Activity –
Retype the records below exactly as they stand, but with no images.
•••
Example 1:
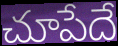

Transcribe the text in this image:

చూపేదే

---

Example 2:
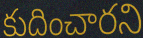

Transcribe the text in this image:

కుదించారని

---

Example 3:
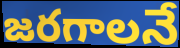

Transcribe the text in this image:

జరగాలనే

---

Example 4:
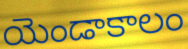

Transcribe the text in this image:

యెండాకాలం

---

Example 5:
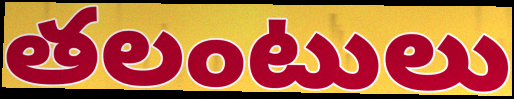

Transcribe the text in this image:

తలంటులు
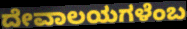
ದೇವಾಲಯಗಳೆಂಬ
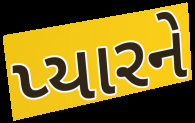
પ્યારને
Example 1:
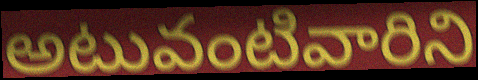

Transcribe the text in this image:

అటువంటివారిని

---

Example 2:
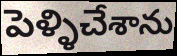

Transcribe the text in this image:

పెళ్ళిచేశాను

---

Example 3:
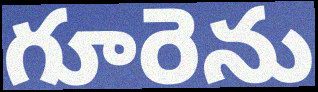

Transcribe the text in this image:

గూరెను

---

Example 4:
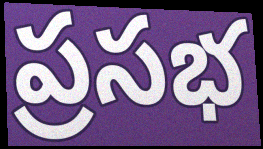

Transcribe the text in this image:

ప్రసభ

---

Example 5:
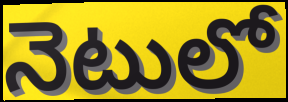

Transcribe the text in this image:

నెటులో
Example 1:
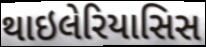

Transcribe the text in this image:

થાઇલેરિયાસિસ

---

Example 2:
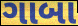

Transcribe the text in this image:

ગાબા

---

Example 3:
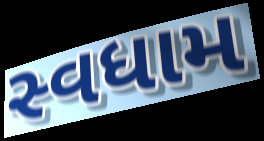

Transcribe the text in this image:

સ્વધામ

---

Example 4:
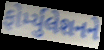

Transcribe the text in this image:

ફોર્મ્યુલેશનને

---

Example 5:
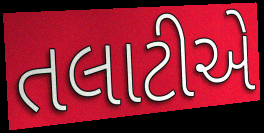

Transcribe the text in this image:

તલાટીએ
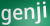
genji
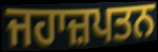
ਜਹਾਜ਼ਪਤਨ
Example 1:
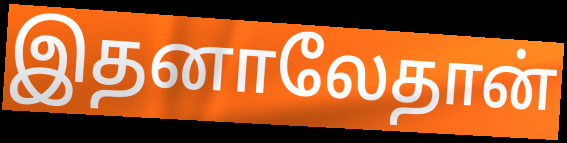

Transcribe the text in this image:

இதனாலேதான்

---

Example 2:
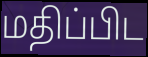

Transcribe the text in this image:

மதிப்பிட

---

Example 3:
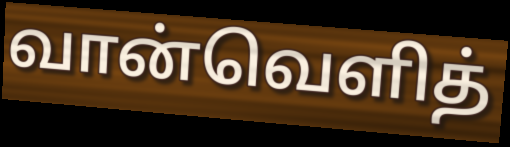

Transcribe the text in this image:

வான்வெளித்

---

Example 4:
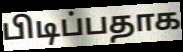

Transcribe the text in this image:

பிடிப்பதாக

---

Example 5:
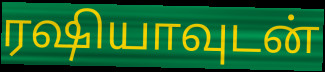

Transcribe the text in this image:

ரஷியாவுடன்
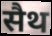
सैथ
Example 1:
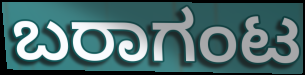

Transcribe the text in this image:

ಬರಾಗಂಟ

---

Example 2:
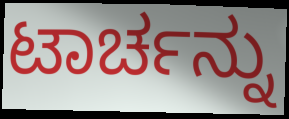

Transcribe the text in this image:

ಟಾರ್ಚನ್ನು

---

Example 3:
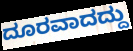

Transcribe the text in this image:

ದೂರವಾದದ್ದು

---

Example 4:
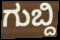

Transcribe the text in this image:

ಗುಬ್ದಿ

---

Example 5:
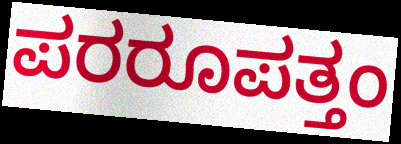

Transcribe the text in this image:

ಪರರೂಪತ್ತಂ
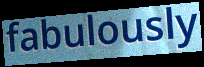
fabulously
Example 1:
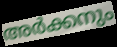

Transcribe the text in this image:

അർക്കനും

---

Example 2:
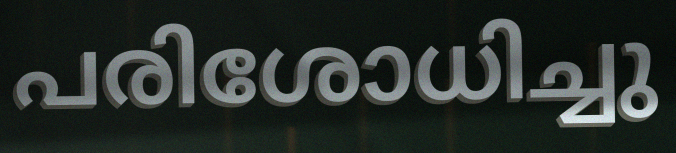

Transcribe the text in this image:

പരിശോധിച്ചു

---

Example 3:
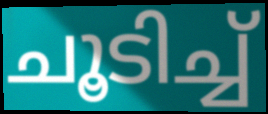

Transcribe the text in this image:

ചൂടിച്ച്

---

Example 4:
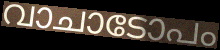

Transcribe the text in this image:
•••
Expected answer –
Example 1:

Transcribe the text in this image:

చూపేదే

---

Example 2:

Transcribe the text in this image:

కుదించారని

---

Example 3:

Transcribe the text in this image:

జరగాలనే

---

Example 4:

Transcribe the text in this image:

యెండాకాలం

---

Example 5:

Transcribe the text in this image:

తలంటులు
ದೇವಾಲಯಗಳೆಂಬ
પ્યારને
Example 1:

Transcribe the text in this image:

అటువంటివారిని

---

Example 2:

Transcribe the text in this image:

పెళ్ళిచేశాను

---

Example 3:

Transcribe the text in this image:

గూరెను

---

Example 4:

Transcribe the text in this image:

ప్రసభ

---

Example 5:

Transcribe the text in this image:

నెటులో
Example 1:

Transcribe the text in this image:

થાઇલેરિયાસિસ

---

Example 2:

Transcribe the text in this image:

ગાબા

---

Example 3:

Transcribe the text in this image:

સ્વધામ

---

Example 4:

Transcribe the text in this image:

ફોર્મ્યુલેશનને

---

Example 5:

Transcribe the text in this image:

તલાટીએ
genji
ਜਹਾਜ਼ਪਤਨ
Example 1:

Transcribe the text in this image:

இதனாலேதான்

---

Example 2:

Transcribe the text in this image:

மதிப்பிட

---

Example 3:

Transcribe the text in this image:

வான்வெளித்

---

Example 4:

Transcribe the text in this image:

பிடிப்பதாக

---

Example 5:

Transcribe the text in this image:

ரஷியாவுடன்
सैथ
Example 1:

Transcribe the text in this image:

ಬರಾಗಂಟ

---

Example 2:

Transcribe the text in this image:

ಟಾರ್ಚನ್ನು

---

Example 3:

Transcribe the text in this image:

ದೂರವಾದದ್ದು

---

Example 4:

Transcribe the text in this image:

ಗುಬ್ದಿ

---

Example 5:

Transcribe the text in this image:

ಪರರೂಪತ್ತಂ
fabulously
Example 1:

Transcribe the text in this image:

അർക്കനും

---

Example 2:

Transcribe the text in this image:

പരിശോധിച്ചു

---

Example 3:

Transcribe the text in this image:

ചൂടിച്ച്

---

Example 4:

Transcribe the text in this image:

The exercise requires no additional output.